Lesson 18 — AI and Neural Networks (Intro)
Artificial Intelligence (AI) aims to build systems that can learn, adapt, and make decisions.
One powerful tool is the neural network, inspired by the brain.
From Statistics to AI
- Regression predicts Y from X
- Logistic regression predicts probability (0–1)
- Neural networks generalize this idea: many inputs, many layers, nonlinear patterns
The Structure of a Neural Network
- Input layer — variables (X₁, X₂, …)
- Hidden layers — units that transform the input
- Output layer — prediction or classification
Each connection has a weight (like a slope in regression).
Formula for a Neuron
A single unit in the network:
$$z = \sum w_i X_i + b$$
$$y = f(z)$$
Where:
- $$w_i$$ = weights
- $$X_i$$ = inputs
- $$b$$ = bias (like an intercept)
- $$f(z)$$ = activation function (e.g., logistic, ReLU)
Learning in a Network
The network predicts outputs and compares them with the true answers.

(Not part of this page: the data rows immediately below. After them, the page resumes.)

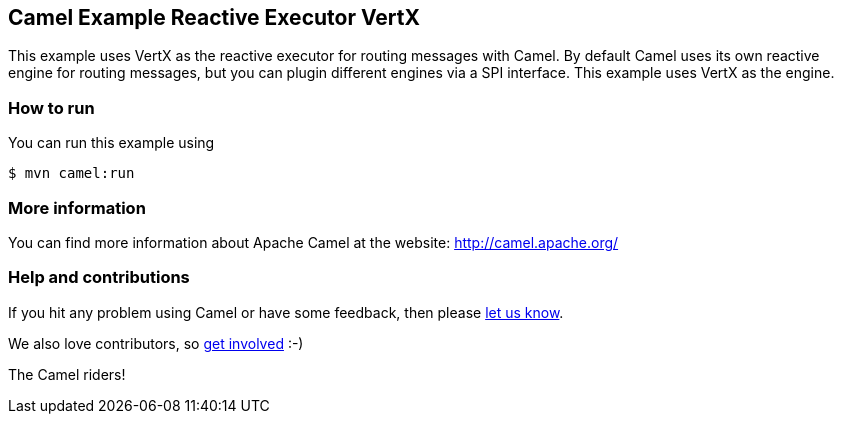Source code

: == Camel Example Reactive Executor VertX

This example uses VertX as the reactive executor for routing messages with Camel.
By default Camel uses its own reactive engine for routing messages, but you can plugin
different engines via a SPI interface. This example uses VertX as the engine.

=== How to run

You can run this example using

----
$ mvn camel:run
----

=== More information

You can find more information about Apache Camel at the website: http://camel.apache.org/

=== Help and contributions

If you hit any problem using Camel or have some feedback, then please
https://camel.apache.org/community/support/[let us know].

We also love contributors, so
https://camel.apache.org/community/contributing/[get involved] :-)

The Camel riders!
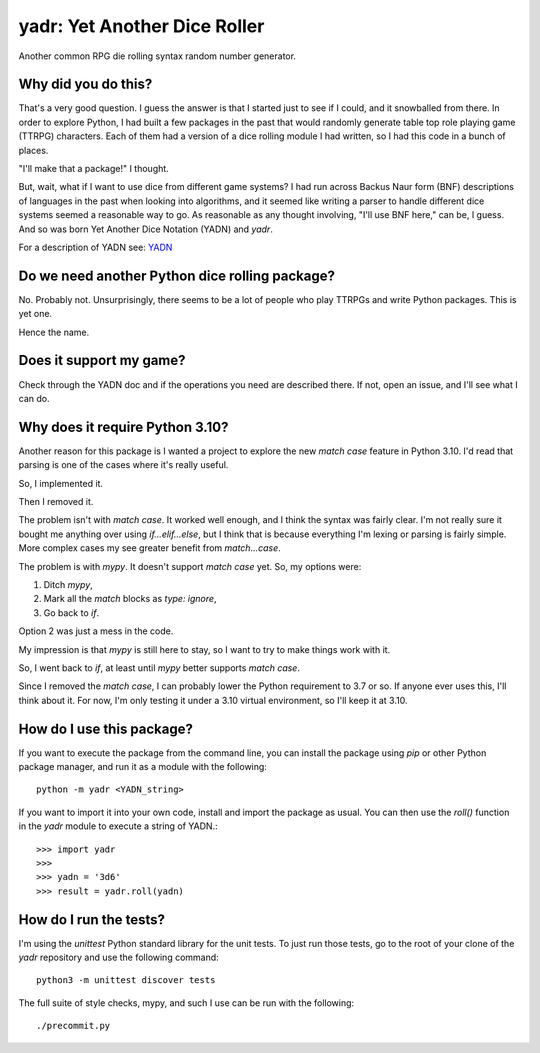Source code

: #############################
yadr: Yet Another Dice Roller
#############################

Another common RPG die rolling syntax random number generator.


Why did you do this?
====================
That's a very good question. I guess the answer is that I started just
to see if I could, and it snowballed from there. In order to explore
Python, I had built a few packages in the past that would randomly
generate table top role playing game (TTRPG) characters. Each of them
had a version of a dice rolling module I had written, so I had this
code in a bunch of places.

"I'll make that a package!" I thought.

But, wait, what if I want to use dice from different game systems? I
had run across Backus Naur form (BNF) descriptions of languages in the
past when looking into algorithms, and it seemed like writing a
parser to handle different dice systems seemed a reasonable way to go.
As reasonable as any thought involving, "I'll use BNF here," can be,
I guess. And so was born Yet Another Dice Notation (YADN) and `yadr`.

For a description of YADN see: YADN_

.. _YADN: https://github.com/pji/yadr/blob/main/docs/dice_notation.rst


Do we need another Python dice rolling package?
===============================================
No. Probably not. Unsurprisingly, there seems to be a lot of people who
play TTRPGs and write Python packages. This is yet one.

Hence the name.


Does it support my game?
========================
Check through the YADN doc and if the operations you need are described
there. If not, open an issue, and I'll see what I can do.


Why does it require Python 3.10?
================================
Another reason for this package is I wanted a project to explore the
new `match case` feature in Python 3.10. I'd read that parsing is
one of the cases where it's really useful.

So, I implemented it.

Then I removed it.

The problem isn't with `match case`. It worked well enough, and I
think the syntax was fairly clear. I'm not really sure it bought me
anything over using `if...elif...else`, but I think that is because
everything I'm lexing or parsing is fairly simple. More complex cases
my see greater benefit from `match...case`.

The problem is with `mypy`. It doesn't support `match case` yet.
So, my options were:

1.  Ditch `mypy`,
2.  Mark all the `match` blocks as `type: ignore`,
3.  Go back to `if`.

Option 2 was just a mess in the code.

My impression is that `mypy` is still here to stay, so I want to try
to make things work with it.

So, I went back to `if`, at least until `mypy` better supports `match
case`.

Since I removed the `match case`, I can probably lower the Python
requirement to 3.7 or so. If anyone ever uses this, I'll think about
it. For now, I'm only testing it under a 3.10 virtual environment, so
I'll keep it at 3.10.


How do I use this package?
==========================
If you want to execute the package from the command line, you can
install the package using `pip` or other Python package manager, and
run it as a module with the following::

    python -m yadr <YADN_string>

If you want to import it into your own code, install and import the
package as usual. You can then use the `roll()` function in the `yadr`
module to execute a string of YADN.::

    >>> import yadr
    >>>
    >>> yadn = '3d6'
    >>> result = yadr.roll(yadn)


How do I run the tests?
=======================
I'm using the `unittest` Python standard library for the unit tests.
To just run those tests, go to the root of your clone of the `yadr`
repository and use the following command::

    python3 -m unittest discover tests

The full suite of style checks, mypy, and such I use can be run with
the following::

    ./precommit.py
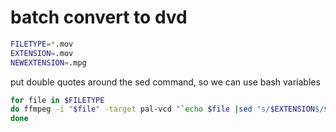 #+STARTUP: content
#+OPTIONS: num:nil
#+OPTIONS: author:nil

* batch convert to dvd

#+BEGIN_SRC sh
FILETYPE=*.mov
EXTENSION=.mov
NEWEXTENSION=.mpg
#+END_SRC

put double quotes around the sed command, so we can use bash variables

#+BEGIN_SRC sh
for file in $FILETYPE
do ffmpeg -i "$file" -target pal-vcd "`echo $file |sed "s/$EXTENSION$/$NEWEXTENSION/"`"
done
#+END_SRC

	
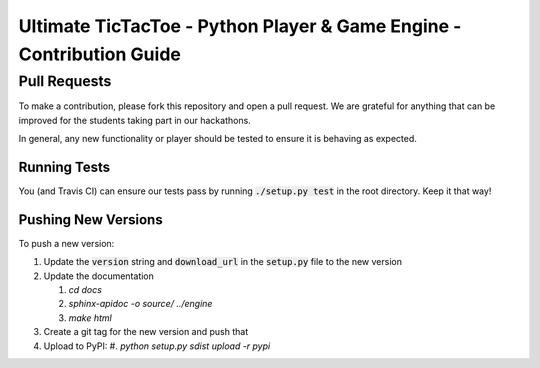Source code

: =====================================================================
Ultimate TicTacToe - Python Player & Game Engine - Contribution Guide
=====================================================================

Pull Requests
_____________

To make a contribution, please fork this repository and open a pull request. We are grateful for anything that can be
improved for the students taking part in our hackathons.

In general, any new functionality or player should be tested to ensure it is behaving as expected.

Running Tests
-------------

You (and Travis CI) can ensure our tests pass by running :code:`./setup.py test` in the root directory. Keep it that way!

Pushing New Versions
--------------------

To push a new version:

#. Update the :code:`version` string and :code:`download_url` in the :code:`setup.py` file to the new version
#. Update the documentation

   #. `cd docs`
   #. `sphinx-apidoc -o source/ ../engine`
   #. `make html`
#. Create a git tag for the new version and push that
#. Upload to PyPI:
   #. `python setup.py sdist upload -r pypi`

.. Images and Links

.. |Travis| image:: https://travis-ci.org/socialgorithm/ultimate-ttt-py.svg?branch=master
    :target: https://travis-ci.org/socialgorithm/ultimate-ttt-py
.. |PyPI| image:: https://badge.fury.io/py/ultimate_ttt.svg
    :target: https://badge.fury.io/py/ultimate_ttt
.. |Coverage| image:: https://coveralls.io/repos/github/socialgorithm/ultimate-ttt-py/badge.svg?branch=master
    :target: https://coveralls.io/github/socialgorithm/ultimate-ttt-py?branch=master

.. _Ultimate TicTacToe: https://uttt.socialgorithm.org
.. _Ultimate TTT Docs: https://socialgorithm.org/ultimate-ttt-docs
.. _API Reference: https://ultimate-ttt-py.readthedocs.io/en/latest/
.. _Contribution Guide: https://github.com/socialgorithm/ultimate-ttt-py/blob/master/CONTRIBUTING.rst
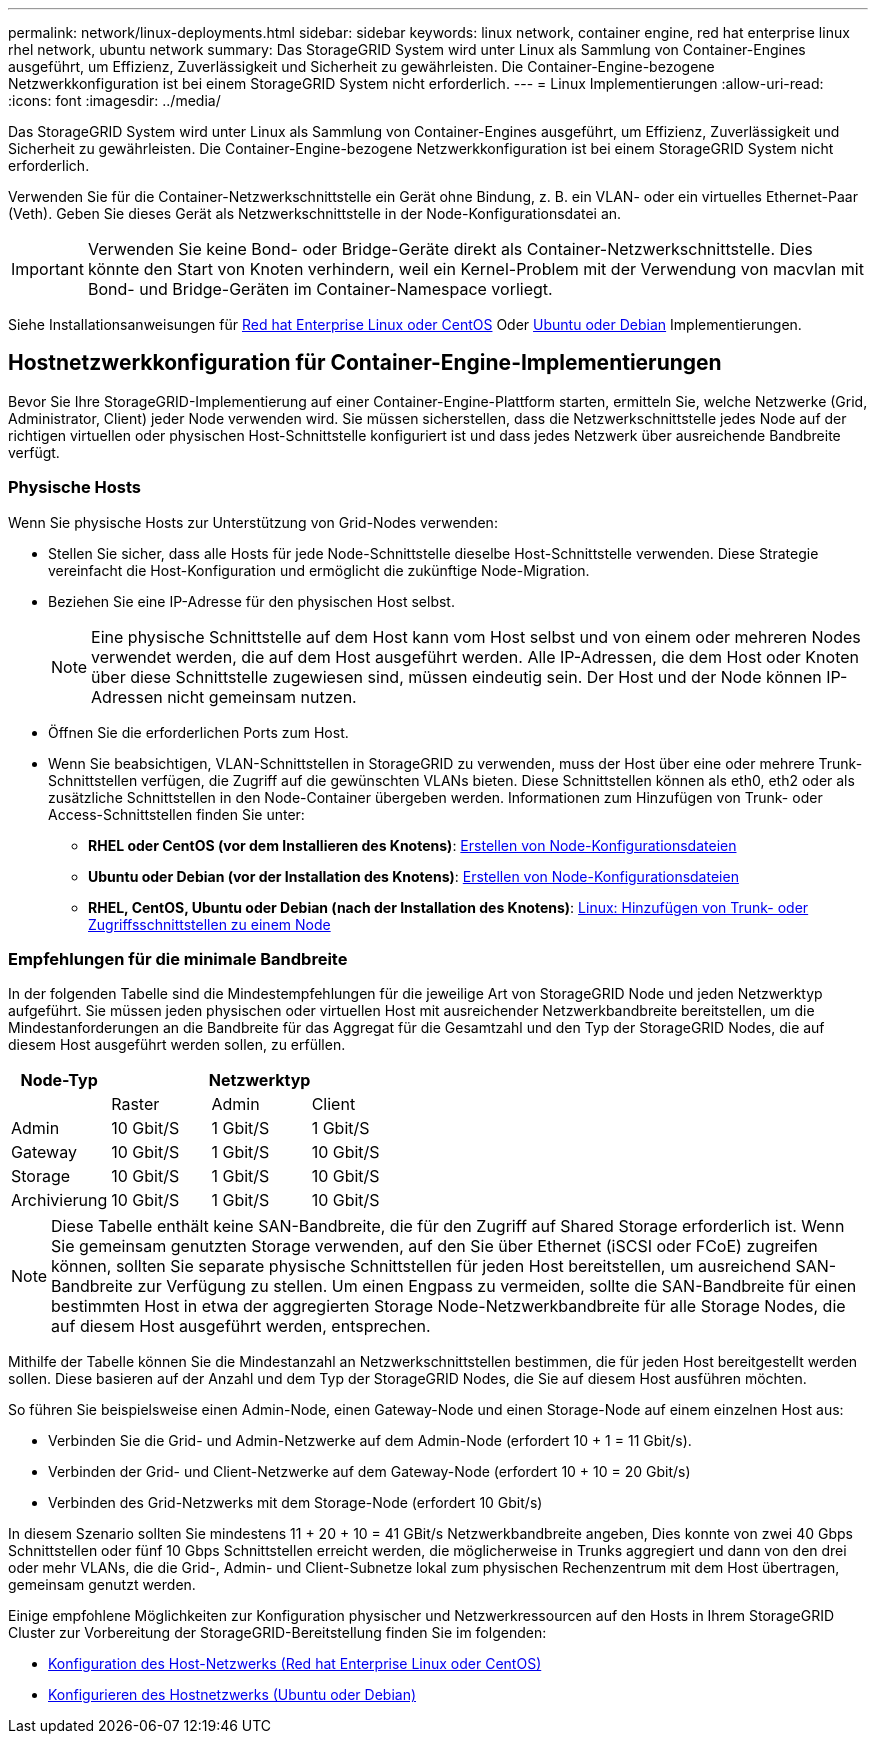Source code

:---
permalink: network/linux-deployments.html 
sidebar: sidebar 
keywords: linux network, container engine, red hat enterprise linux rhel network, ubuntu network 
summary: Das StorageGRID System wird unter Linux als Sammlung von Container-Engines ausgeführt, um Effizienz, Zuverlässigkeit und Sicherheit zu gewährleisten. Die Container-Engine-bezogene Netzwerkkonfiguration ist bei einem StorageGRID System nicht erforderlich. 
---
= Linux Implementierungen
:allow-uri-read: 
:icons: font
:imagesdir: ../media/


[role="lead"]
Das StorageGRID System wird unter Linux als Sammlung von Container-Engines ausgeführt, um Effizienz, Zuverlässigkeit und Sicherheit zu gewährleisten. Die Container-Engine-bezogene Netzwerkkonfiguration ist bei einem StorageGRID System nicht erforderlich.

Verwenden Sie für die Container-Netzwerkschnittstelle ein Gerät ohne Bindung, z. B. ein VLAN- oder ein virtuelles Ethernet-Paar (Veth). Geben Sie dieses Gerät als Netzwerkschnittstelle in der Node-Konfigurationsdatei an.


IMPORTANT: Verwenden Sie keine Bond- oder Bridge-Geräte direkt als Container-Netzwerkschnittstelle. Dies könnte den Start von Knoten verhindern, weil ein Kernel-Problem mit der Verwendung von macvlan mit Bond- und Bridge-Geräten im Container-Namespace vorliegt.

Siehe Installationsanweisungen für xref:../rhel/index.adoc[Red hat Enterprise Linux oder CentOS] Oder xref:../ubuntu/index.adoc[Ubuntu oder Debian] Implementierungen.



== Hostnetzwerkkonfiguration für Container-Engine-Implementierungen

Bevor Sie Ihre StorageGRID-Implementierung auf einer Container-Engine-Plattform starten, ermitteln Sie, welche Netzwerke (Grid, Administrator, Client) jeder Node verwenden wird. Sie müssen sicherstellen, dass die Netzwerkschnittstelle jedes Node auf der richtigen virtuellen oder physischen Host-Schnittstelle konfiguriert ist und dass jedes Netzwerk über ausreichende Bandbreite verfügt.



=== Physische Hosts

Wenn Sie physische Hosts zur Unterstützung von Grid-Nodes verwenden:

* Stellen Sie sicher, dass alle Hosts für jede Node-Schnittstelle dieselbe Host-Schnittstelle verwenden. Diese Strategie vereinfacht die Host-Konfiguration und ermöglicht die zukünftige Node-Migration.
* Beziehen Sie eine IP-Adresse für den physischen Host selbst.
+

NOTE: Eine physische Schnittstelle auf dem Host kann vom Host selbst und von einem oder mehreren Nodes verwendet werden, die auf dem Host ausgeführt werden. Alle IP-Adressen, die dem Host oder Knoten über diese Schnittstelle zugewiesen sind, müssen eindeutig sein. Der Host und der Node können IP-Adressen nicht gemeinsam nutzen.

* Öffnen Sie die erforderlichen Ports zum Host.
* Wenn Sie beabsichtigen, VLAN-Schnittstellen in StorageGRID zu verwenden, muss der Host über eine oder mehrere Trunk-Schnittstellen verfügen, die Zugriff auf die gewünschten VLANs bieten. Diese Schnittstellen können als eth0, eth2 oder als zusätzliche Schnittstellen in den Node-Container übergeben werden. Informationen zum Hinzufügen von Trunk- oder Access-Schnittstellen finden Sie unter:
+
** *RHEL oder CentOS (vor dem Installieren des Knotens)*: xref:../rhel/creating-node-configuration-files.adoc[Erstellen von Node-Konfigurationsdateien]
** *Ubuntu oder Debian (vor der Installation des Knotens)*: xref:../ubuntu/creating-node-configuration-files.adoc[Erstellen von Node-Konfigurationsdateien]
** *RHEL, CentOS, Ubuntu oder Debian (nach der Installation des Knotens)*: xref:../maintain/linux-adding-trunk-or-access-interfaces-to-node.adoc[Linux: Hinzufügen von Trunk- oder Zugriffsschnittstellen zu einem Node]






=== Empfehlungen für die minimale Bandbreite

In der folgenden Tabelle sind die Mindestempfehlungen für die jeweilige Art von StorageGRID Node und jeden Netzwerktyp aufgeführt. Sie müssen jeden physischen oder virtuellen Host mit ausreichender Netzwerkbandbreite bereitstellen, um die Mindestanforderungen an die Bandbreite für das Aggregat für die Gesamtzahl und den Typ der StorageGRID Nodes, die auf diesem Host ausgeführt werden sollen, zu erfüllen.

[cols="1a,1a,1a,1a"]
|===
| Node-Typ 3+| Netzwerktyp 


 a| 
 a| 
Raster
 a| 
Admin
 a| 
Client



 a| 
Admin
 a| 
10 Gbit/S
 a| 
1 Gbit/S
 a| 
1 Gbit/S



 a| 
Gateway
 a| 
10 Gbit/S
 a| 
1 Gbit/S
 a| 
10 Gbit/S



 a| 
Storage
 a| 
10 Gbit/S
 a| 
1 Gbit/S
 a| 
10 Gbit/S



 a| 
Archivierung
 a| 
10 Gbit/S
 a| 
1 Gbit/S
 a| 
10 Gbit/S

|===

NOTE: Diese Tabelle enthält keine SAN-Bandbreite, die für den Zugriff auf Shared Storage erforderlich ist. Wenn Sie gemeinsam genutzten Storage verwenden, auf den Sie über Ethernet (iSCSI oder FCoE) zugreifen können, sollten Sie separate physische Schnittstellen für jeden Host bereitstellen, um ausreichend SAN-Bandbreite zur Verfügung zu stellen. Um einen Engpass zu vermeiden, sollte die SAN-Bandbreite für einen bestimmten Host in etwa der aggregierten Storage Node-Netzwerkbandbreite für alle Storage Nodes, die auf diesem Host ausgeführt werden, entsprechen.

Mithilfe der Tabelle können Sie die Mindestanzahl an Netzwerkschnittstellen bestimmen, die für jeden Host bereitgestellt werden sollen. Diese basieren auf der Anzahl und dem Typ der StorageGRID Nodes, die Sie auf diesem Host ausführen möchten.

So führen Sie beispielsweise einen Admin-Node, einen Gateway-Node und einen Storage-Node auf einem einzelnen Host aus:

* Verbinden Sie die Grid- und Admin-Netzwerke auf dem Admin-Node (erfordert 10 + 1 = 11 Gbit/s).
* Verbinden der Grid- und Client-Netzwerke auf dem Gateway-Node (erfordert 10 + 10 = 20 Gbit/s)
* Verbinden des Grid-Netzwerks mit dem Storage-Node (erfordert 10 Gbit/s)


In diesem Szenario sollten Sie mindestens 11 + 20 + 10 = 41 GBit/s Netzwerkbandbreite angeben, Dies konnte von zwei 40 Gbps Schnittstellen oder fünf 10 Gbps Schnittstellen erreicht werden, die möglicherweise in Trunks aggregiert und dann von den drei oder mehr VLANs, die die Grid-, Admin- und Client-Subnetze lokal zum physischen Rechenzentrum mit dem Host übertragen, gemeinsam genutzt werden.

Einige empfohlene Möglichkeiten zur Konfiguration physischer und Netzwerkressourcen auf den Hosts in Ihrem StorageGRID Cluster zur Vorbereitung der StorageGRID-Bereitstellung finden Sie im folgenden:

* xref:../rhel/configuring-host-network.adoc[Konfiguration des Host-Netzwerks (Red hat Enterprise Linux oder CentOS)]
* xref:../ubuntu/configuring-host-network.adoc[Konfigurieren des Hostnetzwerks (Ubuntu oder Debian)]


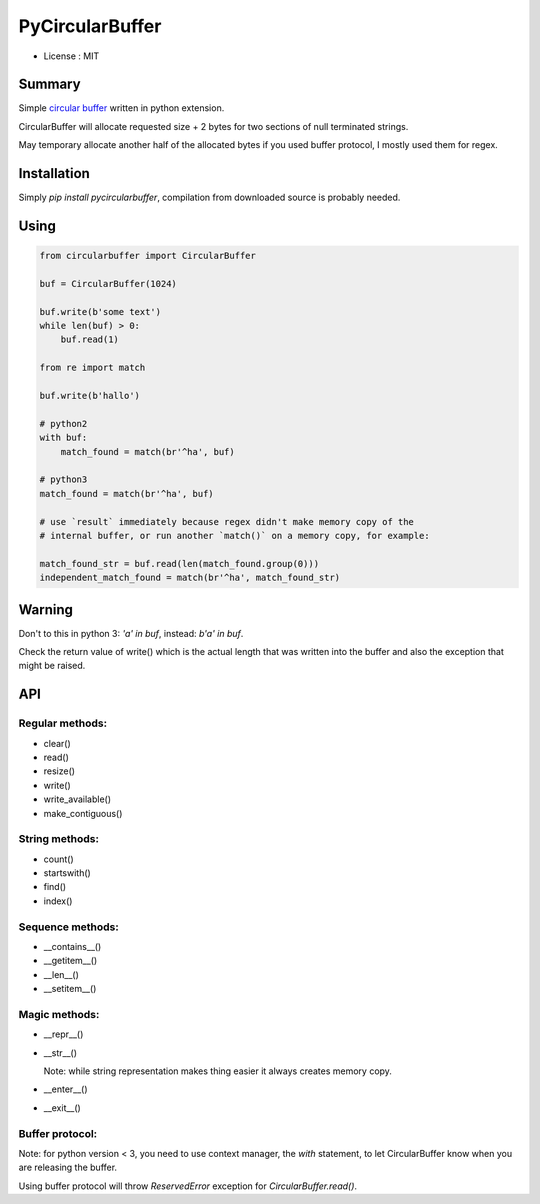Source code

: PyCircularBuffer
================

* License : MIT

Summary
-------

Simple `circular buffer <http://en.wikipedia.org/wiki/Circular_buffer>`_
written in python extension.

CircularBuffer will allocate requested size + 2 bytes for two sections of null
terminated strings.

May temporary allocate another half of the allocated bytes if you used buffer
protocol, I mostly used them for regex.


Installation
------------

Simply `pip install pycircularbuffer`, compilation from downloaded source
is probably needed.


Using
-----

.. code-block:: python

    from circularbuffer import CircularBuffer

    buf = CircularBuffer(1024)

    buf.write(b'some text')
    while len(buf) > 0:
        buf.read(1)

    from re import match

    buf.write(b'hallo')

    # python2
    with buf:
        match_found = match(br'^ha', buf)

    # python3
    match_found = match(br'^ha', buf)

    # use `result` immediately because regex didn't make memory copy of the
    # internal buffer, or run another `match()` on a memory copy, for example:

    match_found_str = buf.read(len(match_found.group(0)))
    independent_match_found = match(br'^ha', match_found_str)


Warning
-------

Don't to this in python 3: `'a' in buf`, instead: `b'a' in buf`.

Check the return value of write() which is the actual length that was written
into the buffer and also the exception that might be raised.


API
---

Regular methods:
^^^^^^^^^^^^^^^^
* clear()
* read()
* resize()
* write()
* write_available()
* make_contiguous()

String methods:
^^^^^^^^^^^^^^^
* count()
* startswith()
* find()
* index()

Sequence methods:
^^^^^^^^^^^^^^^^^
* __contains__()
* __getitem__()
* __len__()
* __setitem__()

Magic methods:
^^^^^^^^^^^^^^
* __repr__()
* __str__()

  Note: while string representation makes thing easier it always creates
  memory copy.

* __enter__()
* __exit__()

Buffer protocol:
^^^^^^^^^^^^^^^^
Note: for python version < 3, you need to use context manager, the `with`
statement, to let CircularBuffer know when you are releasing the buffer.

Using buffer protocol will throw `ReservedError` exception for
`CircularBuffer.read()`.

The error is sent backward through the network to adjust weights.
This is called backpropagation.
Example
Predicting if a student will pass or fail based on:
- Study hours
- Attendance
- Practice problems completed
Inputs → combined with weights → logistic activation → output: probability of passing.
Visuals

Figure 18.1 — Simple Neural Network (Inputs → Hidden → Output)

Figure 18.2 — Activation Functions
Why This Matters
- Neural networks extend regression and logistic regression.
- They allow learning from large, complex datasets (images, speech, language).
- Modern AI (translation, recognition, chatbots) is powered by these models.